Er glaubte zu träumen. Mit seiner freien linken Hand, die nicht das Handy hielt, kniff er sich heftig in den linken Oberschenkel. Doch da er nicht aufwachte, musste es sich bei dem, was Mrs Lomsdearn soeben zu ihm gesagt hatte, wohl um die Realität handeln.
Er brauchte nicht wochenlang darauf zu warten, dass ihm in seiner elenden Situation endlich geholfen würde, sondern er durfte sich bereits morgen Nachmittag auf den Weg zur TAB machen und diejenige Frau kennenlernen, die nun dafür zuständig war, sein Leben wieder in Ordnung zu bringen. Die ihm alles zeigen und erklären würde, was er brauchte, um sich seinen Platz in der Gesellschaft zurückzuerobern, auch ohne Augenlicht, auch ohne je wieder etwas sehen zu können…
Es war anscheinend nicht das Ende der Welt, blind zu sein, so lange es solche Organisationen wie die TAB gab…

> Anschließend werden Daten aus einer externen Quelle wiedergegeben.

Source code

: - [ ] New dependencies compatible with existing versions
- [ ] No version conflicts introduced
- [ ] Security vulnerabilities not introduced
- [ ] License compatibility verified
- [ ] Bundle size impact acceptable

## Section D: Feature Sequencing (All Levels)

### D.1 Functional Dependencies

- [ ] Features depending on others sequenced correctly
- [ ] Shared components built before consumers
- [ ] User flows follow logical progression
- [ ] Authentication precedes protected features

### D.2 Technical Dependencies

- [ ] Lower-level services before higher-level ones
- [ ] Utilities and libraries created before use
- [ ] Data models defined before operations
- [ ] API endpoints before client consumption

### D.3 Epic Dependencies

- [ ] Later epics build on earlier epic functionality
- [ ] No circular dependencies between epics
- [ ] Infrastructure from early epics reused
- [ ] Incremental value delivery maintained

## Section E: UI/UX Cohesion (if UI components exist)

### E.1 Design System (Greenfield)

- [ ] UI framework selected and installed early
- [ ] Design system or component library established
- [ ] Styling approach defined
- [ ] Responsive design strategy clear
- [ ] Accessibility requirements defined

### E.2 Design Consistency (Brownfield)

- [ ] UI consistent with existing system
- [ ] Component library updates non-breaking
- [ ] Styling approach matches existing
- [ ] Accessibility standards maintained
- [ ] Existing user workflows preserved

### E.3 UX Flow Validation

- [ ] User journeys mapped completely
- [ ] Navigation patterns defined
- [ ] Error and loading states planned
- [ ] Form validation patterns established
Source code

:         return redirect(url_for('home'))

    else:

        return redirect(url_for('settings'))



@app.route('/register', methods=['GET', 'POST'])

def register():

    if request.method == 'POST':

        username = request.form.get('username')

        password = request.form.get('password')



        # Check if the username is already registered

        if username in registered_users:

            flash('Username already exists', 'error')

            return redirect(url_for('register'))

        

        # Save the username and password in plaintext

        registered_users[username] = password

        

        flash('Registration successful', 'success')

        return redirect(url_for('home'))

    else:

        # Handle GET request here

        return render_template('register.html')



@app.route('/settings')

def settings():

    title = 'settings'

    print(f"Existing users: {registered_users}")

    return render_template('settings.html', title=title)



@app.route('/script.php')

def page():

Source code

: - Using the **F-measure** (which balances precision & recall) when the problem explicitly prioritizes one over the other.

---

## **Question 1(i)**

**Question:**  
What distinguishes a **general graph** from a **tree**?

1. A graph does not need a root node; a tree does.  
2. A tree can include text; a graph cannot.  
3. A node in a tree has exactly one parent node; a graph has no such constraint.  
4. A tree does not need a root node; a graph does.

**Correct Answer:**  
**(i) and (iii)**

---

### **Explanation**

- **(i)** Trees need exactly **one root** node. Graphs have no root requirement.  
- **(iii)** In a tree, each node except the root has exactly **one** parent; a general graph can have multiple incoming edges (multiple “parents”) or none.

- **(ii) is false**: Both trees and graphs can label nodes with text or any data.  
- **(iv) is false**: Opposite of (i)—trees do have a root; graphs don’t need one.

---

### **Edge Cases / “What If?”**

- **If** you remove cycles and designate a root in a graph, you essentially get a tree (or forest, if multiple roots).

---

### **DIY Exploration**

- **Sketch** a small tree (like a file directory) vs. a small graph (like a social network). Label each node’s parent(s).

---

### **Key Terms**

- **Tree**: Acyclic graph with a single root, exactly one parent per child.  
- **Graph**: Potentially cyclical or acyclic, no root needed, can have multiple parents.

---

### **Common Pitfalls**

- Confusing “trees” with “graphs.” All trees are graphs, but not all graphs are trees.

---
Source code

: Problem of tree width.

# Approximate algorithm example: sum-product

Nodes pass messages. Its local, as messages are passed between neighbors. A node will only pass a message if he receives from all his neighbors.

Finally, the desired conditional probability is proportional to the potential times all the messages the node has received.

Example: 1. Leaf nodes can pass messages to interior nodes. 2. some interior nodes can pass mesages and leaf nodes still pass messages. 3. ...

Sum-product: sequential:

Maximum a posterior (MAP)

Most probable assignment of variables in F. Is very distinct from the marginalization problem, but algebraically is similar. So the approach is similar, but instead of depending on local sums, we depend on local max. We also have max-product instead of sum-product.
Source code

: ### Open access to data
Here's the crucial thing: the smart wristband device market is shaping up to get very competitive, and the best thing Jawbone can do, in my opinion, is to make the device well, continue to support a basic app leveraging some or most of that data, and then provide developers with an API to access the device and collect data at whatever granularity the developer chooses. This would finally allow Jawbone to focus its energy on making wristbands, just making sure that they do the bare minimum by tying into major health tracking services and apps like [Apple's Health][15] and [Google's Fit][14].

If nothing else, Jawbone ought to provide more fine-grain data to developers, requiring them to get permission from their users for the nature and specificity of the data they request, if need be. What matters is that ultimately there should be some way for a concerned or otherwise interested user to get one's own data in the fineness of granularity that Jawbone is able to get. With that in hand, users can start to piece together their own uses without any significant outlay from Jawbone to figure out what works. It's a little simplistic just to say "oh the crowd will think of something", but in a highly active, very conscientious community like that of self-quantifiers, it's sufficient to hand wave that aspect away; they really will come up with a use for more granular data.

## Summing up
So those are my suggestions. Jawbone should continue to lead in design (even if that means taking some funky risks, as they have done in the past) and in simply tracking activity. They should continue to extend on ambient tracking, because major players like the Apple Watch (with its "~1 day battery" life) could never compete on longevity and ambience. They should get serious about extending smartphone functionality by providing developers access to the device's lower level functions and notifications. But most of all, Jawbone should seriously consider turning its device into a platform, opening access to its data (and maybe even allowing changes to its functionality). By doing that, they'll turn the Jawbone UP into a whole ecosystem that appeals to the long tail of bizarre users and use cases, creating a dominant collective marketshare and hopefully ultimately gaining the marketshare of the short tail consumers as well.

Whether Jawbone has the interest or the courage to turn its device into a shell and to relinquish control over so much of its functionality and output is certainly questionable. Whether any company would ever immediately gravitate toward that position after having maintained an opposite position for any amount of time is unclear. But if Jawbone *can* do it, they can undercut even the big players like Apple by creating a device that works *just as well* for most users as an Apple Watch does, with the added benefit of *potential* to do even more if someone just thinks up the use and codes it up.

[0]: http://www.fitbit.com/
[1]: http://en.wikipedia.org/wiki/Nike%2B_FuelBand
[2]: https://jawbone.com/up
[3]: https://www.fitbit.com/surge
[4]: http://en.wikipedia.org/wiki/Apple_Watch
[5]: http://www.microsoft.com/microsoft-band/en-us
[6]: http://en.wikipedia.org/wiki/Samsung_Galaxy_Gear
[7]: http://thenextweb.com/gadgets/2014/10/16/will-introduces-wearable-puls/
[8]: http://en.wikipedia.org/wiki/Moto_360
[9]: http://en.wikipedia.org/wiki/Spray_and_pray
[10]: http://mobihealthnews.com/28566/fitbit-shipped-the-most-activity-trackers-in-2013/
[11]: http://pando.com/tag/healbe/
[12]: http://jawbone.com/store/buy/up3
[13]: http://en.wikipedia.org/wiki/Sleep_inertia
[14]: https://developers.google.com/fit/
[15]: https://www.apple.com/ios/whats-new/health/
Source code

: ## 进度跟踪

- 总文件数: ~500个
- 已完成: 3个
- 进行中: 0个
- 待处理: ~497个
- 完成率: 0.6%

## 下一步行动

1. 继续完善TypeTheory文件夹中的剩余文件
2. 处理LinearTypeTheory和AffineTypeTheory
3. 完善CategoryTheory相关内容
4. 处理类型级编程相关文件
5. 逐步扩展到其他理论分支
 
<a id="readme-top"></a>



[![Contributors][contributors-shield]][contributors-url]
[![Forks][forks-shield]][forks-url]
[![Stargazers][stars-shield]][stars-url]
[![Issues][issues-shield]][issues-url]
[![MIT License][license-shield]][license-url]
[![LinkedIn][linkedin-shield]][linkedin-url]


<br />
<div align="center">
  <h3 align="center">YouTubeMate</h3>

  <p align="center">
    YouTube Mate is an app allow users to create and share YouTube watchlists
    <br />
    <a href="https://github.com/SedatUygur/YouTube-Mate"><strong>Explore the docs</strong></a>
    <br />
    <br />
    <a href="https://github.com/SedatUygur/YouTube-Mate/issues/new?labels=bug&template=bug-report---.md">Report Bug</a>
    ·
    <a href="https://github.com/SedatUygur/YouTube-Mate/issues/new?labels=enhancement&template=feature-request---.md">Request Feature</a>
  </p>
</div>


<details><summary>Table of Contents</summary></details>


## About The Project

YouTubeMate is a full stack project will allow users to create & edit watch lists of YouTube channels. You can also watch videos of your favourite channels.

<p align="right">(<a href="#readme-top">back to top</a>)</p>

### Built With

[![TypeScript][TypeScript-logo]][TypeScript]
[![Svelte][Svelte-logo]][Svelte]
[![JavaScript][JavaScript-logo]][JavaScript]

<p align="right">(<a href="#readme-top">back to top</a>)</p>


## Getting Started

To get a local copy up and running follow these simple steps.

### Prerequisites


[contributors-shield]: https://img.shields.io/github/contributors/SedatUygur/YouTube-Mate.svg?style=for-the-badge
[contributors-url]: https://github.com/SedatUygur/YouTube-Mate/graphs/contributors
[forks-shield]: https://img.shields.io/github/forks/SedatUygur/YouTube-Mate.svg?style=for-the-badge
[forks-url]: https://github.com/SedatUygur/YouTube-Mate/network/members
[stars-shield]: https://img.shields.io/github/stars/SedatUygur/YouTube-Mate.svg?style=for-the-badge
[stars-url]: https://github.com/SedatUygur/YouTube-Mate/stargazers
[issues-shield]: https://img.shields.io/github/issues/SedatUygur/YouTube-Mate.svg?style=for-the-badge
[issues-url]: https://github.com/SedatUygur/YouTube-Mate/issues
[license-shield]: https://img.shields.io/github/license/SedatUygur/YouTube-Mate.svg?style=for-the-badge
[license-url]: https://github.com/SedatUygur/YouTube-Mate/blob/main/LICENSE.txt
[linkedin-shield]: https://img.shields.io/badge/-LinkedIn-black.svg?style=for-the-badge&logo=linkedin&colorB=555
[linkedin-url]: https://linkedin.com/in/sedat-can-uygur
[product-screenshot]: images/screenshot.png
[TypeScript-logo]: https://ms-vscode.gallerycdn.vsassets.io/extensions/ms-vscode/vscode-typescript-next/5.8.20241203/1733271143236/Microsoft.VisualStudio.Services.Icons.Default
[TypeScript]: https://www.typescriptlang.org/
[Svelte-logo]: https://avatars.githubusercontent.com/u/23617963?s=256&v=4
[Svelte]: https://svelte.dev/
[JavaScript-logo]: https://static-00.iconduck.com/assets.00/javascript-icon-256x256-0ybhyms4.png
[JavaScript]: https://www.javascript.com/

„Alles klar“, sagte Mrs Lomsdearn. „Wenn Sie keine weiteren Fragen mehr haben, dann würde ich mich jetzt fürs Erste wieder von Ihnen verabschieden. Bis morgen, Mr Stinger. Wir werden Ihnen helfen, auch als blinder Mensch weiterhin mit Ihrem Leben zurechtzukommen. Wir werden Sie wieder auf die Füße stellen. Ich verspreche Ihnen, alles wird gut. Ich wünsche Ihnen noch einen schönen Tag.“
Ist diese Frau mit Damien verwandt, oder was?, dachte Jeremy leicht amüsiert.
„Gleichfalls“, sagte er. „Bis morgen. Tschüss.“
Dann legte er auf.
Er blieb noch eine Weile lang mit seinem ausgeschalteten Handy in der Hand auf seiner Bettkante sitzen und versuchte zu verinnerlichen, was sich soeben ereignet hatte. Immer noch – oder schon wieder? – war er furchtbar nervös und angespannt angesichts der vielen bahnbrechenden Veränderungen, die ihm und seiner gesamten Lebenssituation nun bevorstanden, aber er wusste genau, dass ihm dabei niemand etwas Böses wollte. Die Mitarbeiter der TAB und vor allem diese Miss Alice Moorcer waren ihm bestimmt sehr wohlgesonnen und würden sich nach Kräften bemühen, wieder einen selbstbewussten, glücklichen und zufriedenen Menschen aus ihm zu machen. Einen Menschen, der Freude an seinem Leben hatte, trotz der schwarzen Dunkelheit um ihn herum…
Gab es nicht für alles eine Lösung, für alle noch so grausamen Widrigkeiten des Schicksals, lohnte es sich nicht doch immer wieder aufs Neue, weiterzumachen und sich nicht entmutigen zu lassen, auch wenn man gerade beim besten Willen keinen Ausweg erkennen konnte?
Plötzlich musste Jeremy lächeln und hatte das Gefühl, zum zweiten Mal erwachsen zu werden.